I-MOVIX Brings Functionality to Super Slo Mo, in 2D and 3D
The Sports Video Group is pleased to welcome I-MOVIX as its newest Premier Sponsor. The Belgian company offers extreme-slow-motion technology (from 150 to 10,000 frames per second), developing and commercializing full broadcast-integration solutions for ultra slow motion. Its SprintCam line comprises products combining very high frame rates and instant replay.
The technology has applications in live sports and other live TV productions, as well as in commercials, documentaries, feature films, and scientific research and development.
“I-MOVIX has established itself as the standard for ultra slow motion, with SprintCam systems contributing to some real breakthrough broadcasting in 2010, such as the first 3D ultra-slow-motion coverage,” says CEO Laurent Renard. “2011 promises to be very good, with new research and development projects and strategic partnerships enabling us to develop and commercialize new solutions with quality levels that fully comply with demanding international broadcast productions. With these goals in mind, working together with a key communication partner like Sports Video Group makes a lot of sense.”
In July, Chicago-based camera supplier Fletcher Sports delivered the industry’s first deployment of extreme slow motion in 3D for ESPN’s coverage of the 2010 Home Run Derby . Using twin I-MOVIX SprintCam Vvs HD systems in conjunction with a PACE 3D rig, Fletcher was able to provide 1,000 fps in 3D.
“It was the shot everyone talked about — the ‘wow’ shot — and people could not believe that 3D could be delivered at 1,000 fps,” says Fletcher Chicago VP Dan Grainge. “When you are shooting in ultra slow motion even in 2D, you reveal things people haven’t seen before. Add the third dimension, and the effect is breathtaking. To see the ball compress and the bat bend, and feel that they are so close you could be hit by them — that created a huge buzz, and viewers were really taken aback by it.”
Fletcher Chicago is the first to offer the I-MOVIX range of ultra-slow-motion rigs in the U.S. The company offers eight systems in-house. Fletcher’s four I-MOVIX systems dedicated to 3D work are already fully booked.
“The setup for a 3D shot takes a lot longer than 2D,” says Grainge. “Synchronizing the images from two cameras so that the left and right frames register perfectly requires absolutely precise calibration.
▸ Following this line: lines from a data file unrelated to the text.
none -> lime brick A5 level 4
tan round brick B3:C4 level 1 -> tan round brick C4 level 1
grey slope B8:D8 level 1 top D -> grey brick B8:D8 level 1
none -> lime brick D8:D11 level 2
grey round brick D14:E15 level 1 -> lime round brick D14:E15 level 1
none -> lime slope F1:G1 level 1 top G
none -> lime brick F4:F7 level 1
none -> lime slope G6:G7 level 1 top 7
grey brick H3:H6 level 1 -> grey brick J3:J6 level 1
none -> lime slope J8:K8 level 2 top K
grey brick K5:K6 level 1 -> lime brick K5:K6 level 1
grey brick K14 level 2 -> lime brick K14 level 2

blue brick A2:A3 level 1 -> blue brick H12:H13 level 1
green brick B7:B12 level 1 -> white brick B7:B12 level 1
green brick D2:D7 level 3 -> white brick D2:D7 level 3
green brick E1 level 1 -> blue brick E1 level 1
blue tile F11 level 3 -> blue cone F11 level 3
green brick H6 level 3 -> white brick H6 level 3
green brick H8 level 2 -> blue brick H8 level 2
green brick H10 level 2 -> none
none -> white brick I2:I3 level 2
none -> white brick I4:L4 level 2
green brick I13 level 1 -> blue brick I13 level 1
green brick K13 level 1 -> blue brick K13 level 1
Otherwise, the ball and the bat would appear in slightly different locations.”
With this in mind, I-MOVIX added custom functionality to the SprintCam controller to assist with synchronization, and the overlay convergence was fine-tuned within the PACE system. According to Grainge, the I-MOVIX system feels familiar to anyone in the broadcast industry, and, with the hand-held camera body with integrated viewfinder, tally, and intercom — all running down a single SMPTE fiber to a CCU in the truck — it’s an easy system to set up and operate. The SprintCam Vvs HD system used for the Home Run Derby runs at frame rates from 25 to 2,500 fps in full HD and provides instant replay at native HD resolution and image quality.